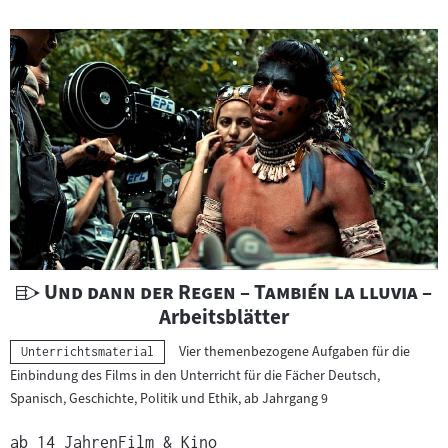
i
c
h
t
s
m
a
t
e
r
i
a
U
"
"
Und dann der Regen – También la lluvia
–
l
n
Arbeitsblätter
:
t
Vier themenbezogene Aufgaben für die
Kategorie:
Unterrichtsmaterial
e
Einbindung des Films in den Unterricht für die Fächer Deutsch,
r
Spanisch, Geschichte, Politik und Ethik, ab Jahrgang 9
r
i
ab 14 Jahren
Film & Kino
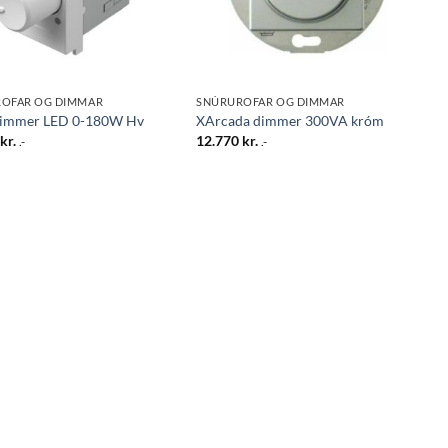
OFAR OG DIMMAR
SNÚRUROFAR OG DIMMAR
immer LED 0-180W Hv
XArcada dimmer 300VA króm
5
kr.
12.770
kr.
.-
.-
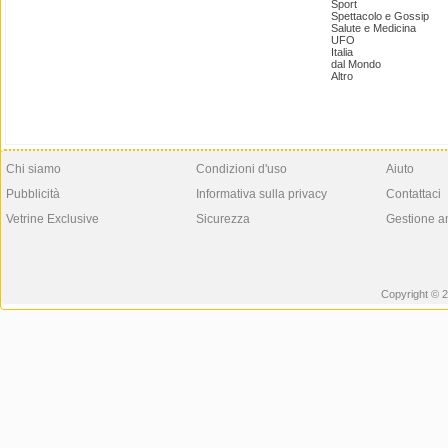
Sport
Spettacolo e Gossip
Salute e Medicina
UFO
Italia
dal Mondo
Altro
Chi siamo
Condizioni d'uso
Aiuto
Pubblicità
Informativa sulla privacy
Contattaci
Vetrine Exclusive
Sicurezza
Gestione a
Copyright © 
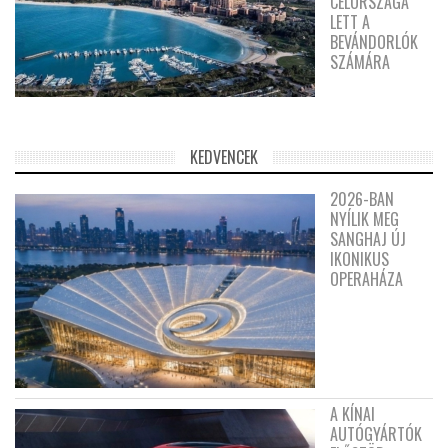
CÉLORSZÁGA
LETT A
BEVÁNDORLÓK
SZÁMÁRA
KEDVENCEK
2026-BAN
NYÍLIK MEG
SANGHAJ ÚJ
IKONIKUS
OPERAHÁZA
A KÍNAI
AUTÓGYÁRTÓK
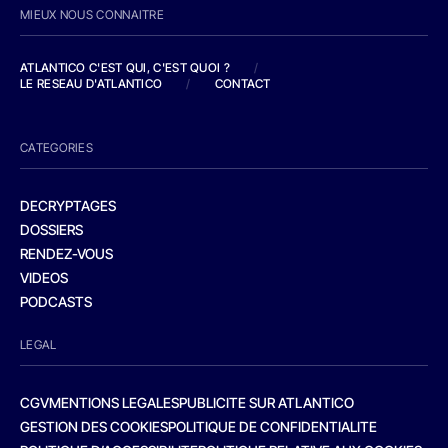
MIEUX NOUS CONNAITRE
ATLANTICO C'EST QUI, C'EST QUOI ?
/
LE RESEAU D'ATLANTICO
/
CONTACT
CATEGORIES
DECRYPTAGES
DOSSIERS
RENDEZ-VOUS
VIDEOS
PODCASTS
LEGAL
CGV
MENTIONS LEGALES
PUBLICITE SUR ATLANTICO
GESTION DES COOKIES
POLITIQUE DE CONFIDENTIALITE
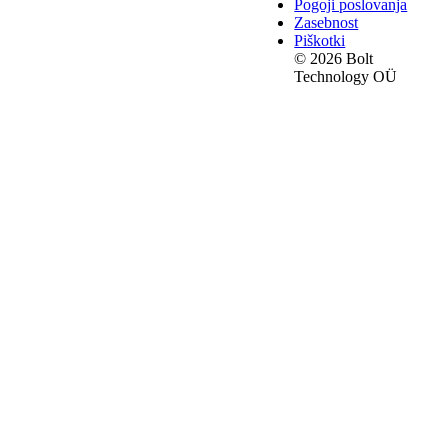
Pogoji poslovanja
Zasebnost
Piškotki
© 2026 Bolt
Technology OÜ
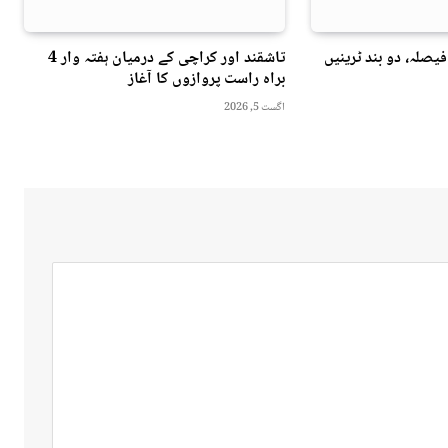
فیصلہ، دو بند ٹرینیں
تاشقند اور کراچی کے درمیان ہفتہ وار 4
براہ راست پروازوں کا آغاز
اگست 5, 2026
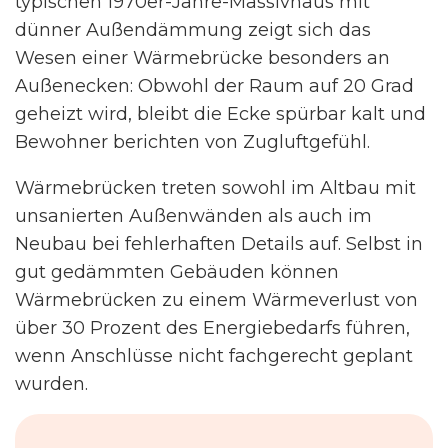
typischen 1970er-Jahre-Massivhaus mit
dünner Außendämmung zeigt sich das
Wesen einer Wärmebrücke besonders an
Außenecken: Obwohl der Raum auf 20 Grad
geheizt wird, bleibt die Ecke spürbar kalt und
Bewohner berichten von Zugluftgefühl.
Wärmebrücken treten sowohl im Altbau mit
unsanierten Außenwänden als auch im
Neubau bei fehlerhaften Details auf. Selbst in
gut gedämmten Gebäuden können
Wärmebrücken zu einem Wärmeverlust von
über 30 Prozent des Energiebedarfs führen,
wenn Anschlüsse nicht fachgerecht geplant
wurden.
+ + + + +
Work instruction » Write out each line again, exactly as it appears above, except for any picture.

Exercise response »
i
c
h
t
s
m
a
t
e
r
i
a
U
"
"
Und dann der Regen – También la lluvia
–
l
n
Arbeitsblätter
:
t
Vier themenbezogene Aufgaben für die
Kategorie:
Unterrichtsmaterial
e
Einbindung des Films in den Unterricht für die Fächer Deutsch,
r
Spanisch, Geschichte, Politik und Ethik, ab Jahrgang 9
r
i
ab 14 Jahren
Film & Kino
OFAR OG DIMMAR
SNÚRUROFAR OG DIMMAR
immer LED 0-180W Hv
XArcada dimmer 300VA króm
5
kr.
12.770
kr.
.-
.-
Sport
Spettacolo e Gossip
Salute e Medicina
UFO
Italia
dal Mondo
Altro
Chi siamo
Condizioni d'uso
Aiuto
Pubblicità
Informativa sulla privacy
Contattaci
Vetrine Exclusive
Sicurezza
Gestione a
Copyright © 
CÉLORSZÁGA
LETT A
BEVÁNDORLÓK
SZÁMÁRA
KEDVENCEK
2026-BAN
NYÍLIK MEG
SANGHAJ ÚJ
IKONIKUS
OPERAHÁZA
A KÍNAI
AUTÓGYÁRTÓK
MIEUX NOUS CONNAITRE
ATLANTICO C'EST QUI, C'EST QUOI ?
/
LE RESEAU D'ATLANTICO
/
CONTACT
CATEGORIES
DECRYPTAGES
DOSSIERS
RENDEZ-VOUS
VIDEOS
PODCASTS
LEGAL
CGV
MENTIONS LEGALES
PUBLICITE SUR ATLANTICO
GESTION DES COOKIES
POLITIQUE DE CONFIDENTIALITE
Pogoji poslovanja
Zasebnost
Piškotki
© 2026 Bolt
Technology OÜ
فیصلہ، دو بند ٹرینیں
تاشقند اور کراچی کے درمیان ہفتہ وار 4
براہ راست پروازوں کا آغاز
اگست 5, 2026
typischen 1970er-Jahre-Massivhaus mit
dünner Außendämmung zeigt sich das
Wesen einer Wärmebrücke besonders an
Außenecken: Obwohl der Raum auf 20 Grad
geheizt wird, bleibt die Ecke spürbar kalt und
Bewohner berichten von Zugluftgefühl.
Wärmebrücken treten sowohl im Altbau mit
unsanierten Außenwänden als auch im
Neubau bei fehlerhaften Details auf. Selbst in
gut gedämmten Gebäuden können
Wärmebrücken zu einem Wärmeverlust von
über 30 Prozent des Energiebedarfs führen,
wenn Anschlüsse nicht fachgerecht geplant
wurden.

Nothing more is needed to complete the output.